Keeping with the Jupyter theme, you can use the nbtransom library to manipulate notebooks with code:
This is a Python 3 library to read/write cells programmatically in Jupyter notebooks which anticipates upcoming collaborative features in Jupyter.
We use this at O’Reilly Media for notebooks used to manage machine learning pipelines. That is to say, machines and people collaborate on documents, implementing a “human-in-the-loop” design pattern: …
nbtransom seems to be a key element for this upcoming JupyterCon talk from Paco Nathan:
Paco Nathan reviews use cases where Jupyter provides a frontend to AI as the means for keeping humans in the loop (and shares the code used). Jupyter gets used in two ways. First, people responsible for managing ML pipelines use notebooks to set the necessary hyperparameters. In that sense, the notebooks serve in place of configuration scripts. Second, the ML pipelines update those notebooks with telemetry, summary analytics, etc., in lieu of merely sending that data out to log files.

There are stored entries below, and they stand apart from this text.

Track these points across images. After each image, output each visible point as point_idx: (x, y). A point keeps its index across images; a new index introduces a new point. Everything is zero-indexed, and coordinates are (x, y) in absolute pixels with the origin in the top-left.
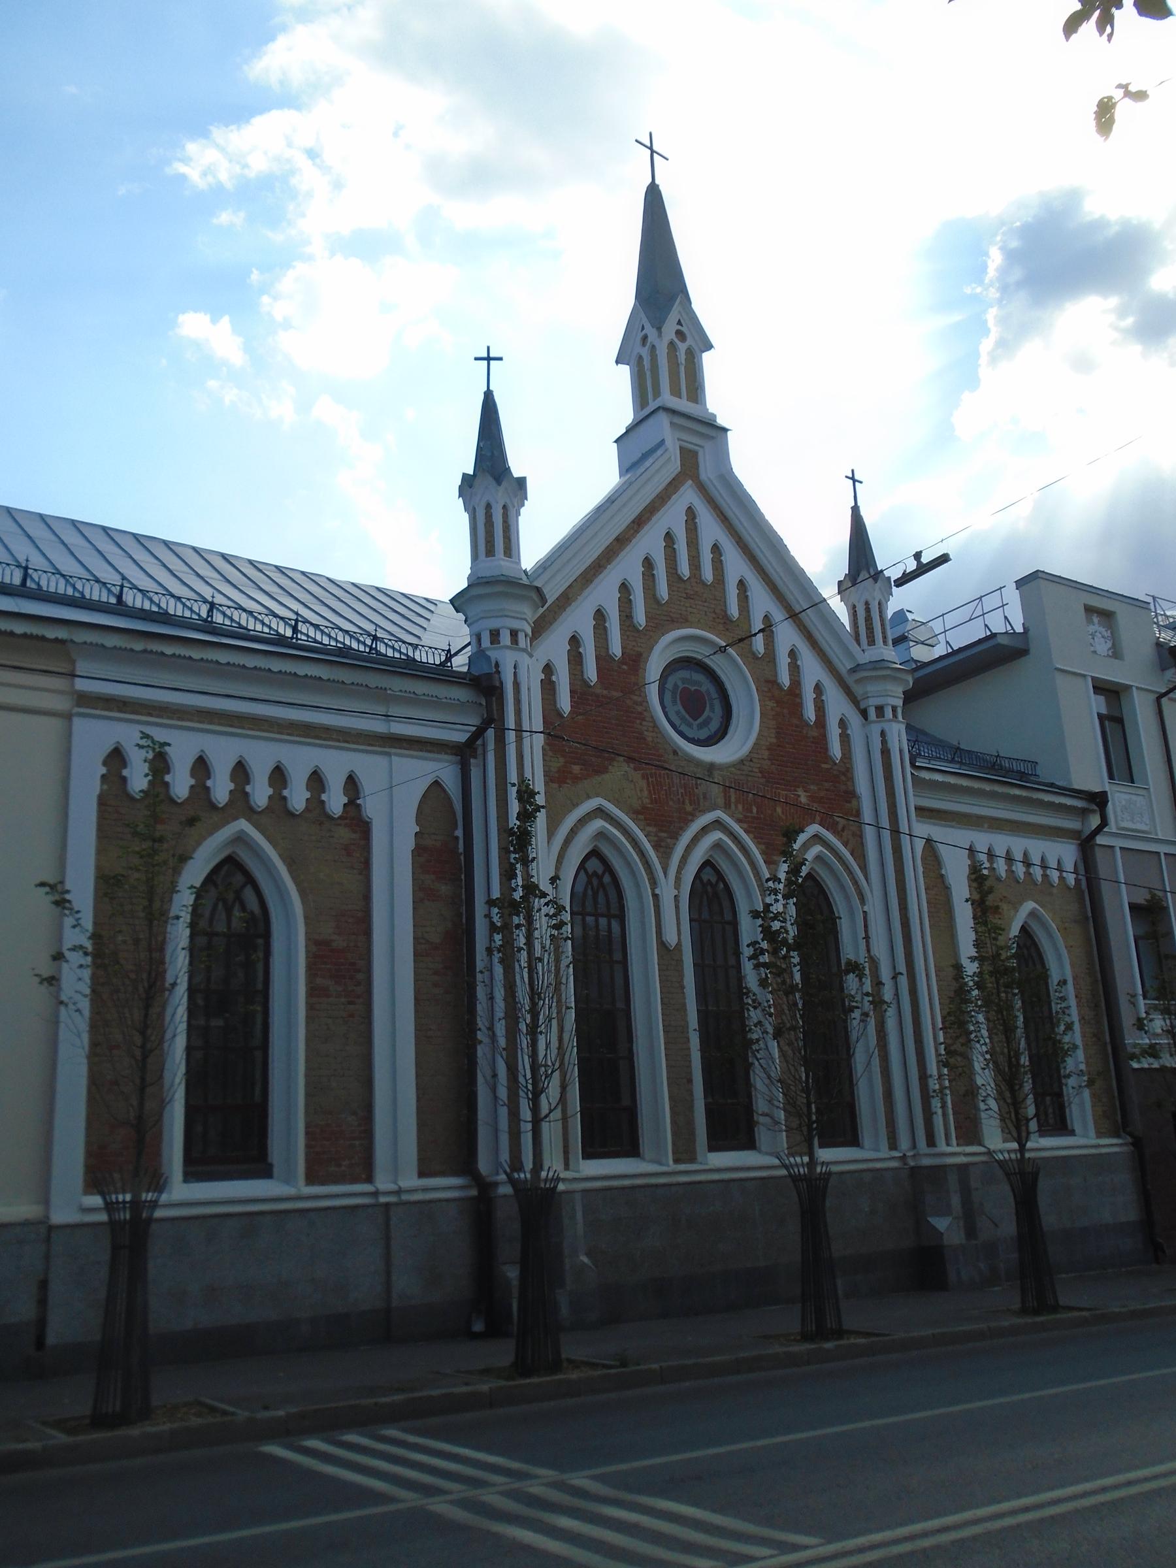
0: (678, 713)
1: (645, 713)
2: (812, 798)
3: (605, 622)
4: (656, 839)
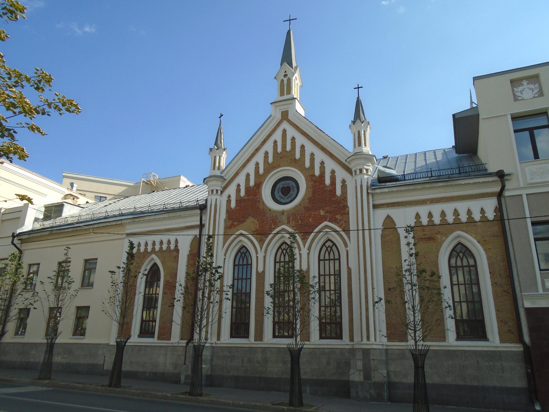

Analysis is kept contextualized, making it simple for a person to review. This process enhances the feedback loop between people and machines: humans-in-the-loop use Jupyter notebooks to inspect ML pipelines remotely, adjusting them at any point and inserting additional analysis, data visualization, plus their notes into the notebooks; the machine component is mostly automated but available interactively for troubleshooting and adjustment.
I’ll have to wait until the talk gets released to Safari, but I’m interested to see if there’s discussion of how notebooks are organized at a higher level to support these types of manipulations.